Though friends Rachel Hennigan and Alexis Deas won't be attending the same school next week, they were among hundreds of pupils at the 10th annual Columbia County Back to School Festival on Saturday who were eagerly awaiting the return of classes.
The two girls, who both attended Martinez Elementary last school year, look forward to middle school.
"You can sit where you want in lunch," said Alexis, who will start sixth grade at Lakeside Middle on Monday.
Rachel, a rising sixth-grader at Evans Middle, was more excited about being assigned her own locker.
Both girls said they will keep in touch throughout the year.
"Summer has gone real fast," Alexis said. "It was like yesterday I was holding a diploma (from finishing elementary school)."
Two hours into the event, Columbia County school system's Community Relations Coordinator Karen Ribble said she estimated about 800 people had walked through Evans Middle, where the festival was held.

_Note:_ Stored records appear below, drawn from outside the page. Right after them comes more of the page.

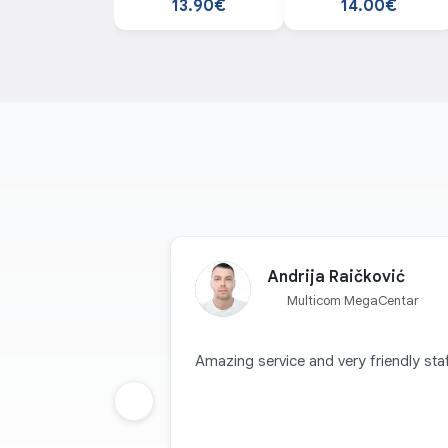
13.90€
14.00€
Andrija Raičković
Multicom MegaCentar
Amazing service and very friendly staf
Prethodna grupa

"I think it's just a good opportunity to get back in the swing of things for the school year," she said.
About 30 vendors set up booths inside the school, offering information and activities for those in attendance. Information regarding immunizations, three-point screenings, school programs and extracurricular activities were offered to pupils and parents.
At the Columbia County Board of Education booth, guests could take mouse pads, pencils, pamphlets and the updated school calendar, which seemed to be a popular item, Ribble said.
"A lot of the parents like some of the freebies to start off the school year," she said.
Buster, the school system's bus safety robot, was on hand to interact with children.
Hannah Muza, a rising second-grader at South Columbia Elementary, said she enjoyed seeing Buster. Her mother, Anna Muza, said she attends the event every year.
"It just kind of gets them excited about going back to school," Muza said. "It's a good community event for the county."
About 10 miles away in Grovetown, another back-to-school event was under way.
The third annual Back-2-School Explosion, sponsored by Christ Church of Grovetown, took place at Liberty Park Community Center, where more than 250 people picked up school supply packets and participated in a variety of activities.
"Our ministry thought it was very important to have something specific for the Grovetown community," event coordinator Dawn Green said.
After picking up their packets, many guests ate free food, listened to music and played.
Grovetown resident Jacqueline Harris took her two grandchildren, Trabonce Washington, 8, and Aniya Bryant, 4, to the event. Their mother recently was deployed from Fort Gordon to Korea, Harris said.
Though this was her first year attending, Harris said she definitely will return. She was pleased to find many items required for school in the packet.
"It looks like everything on their school supply list," she said.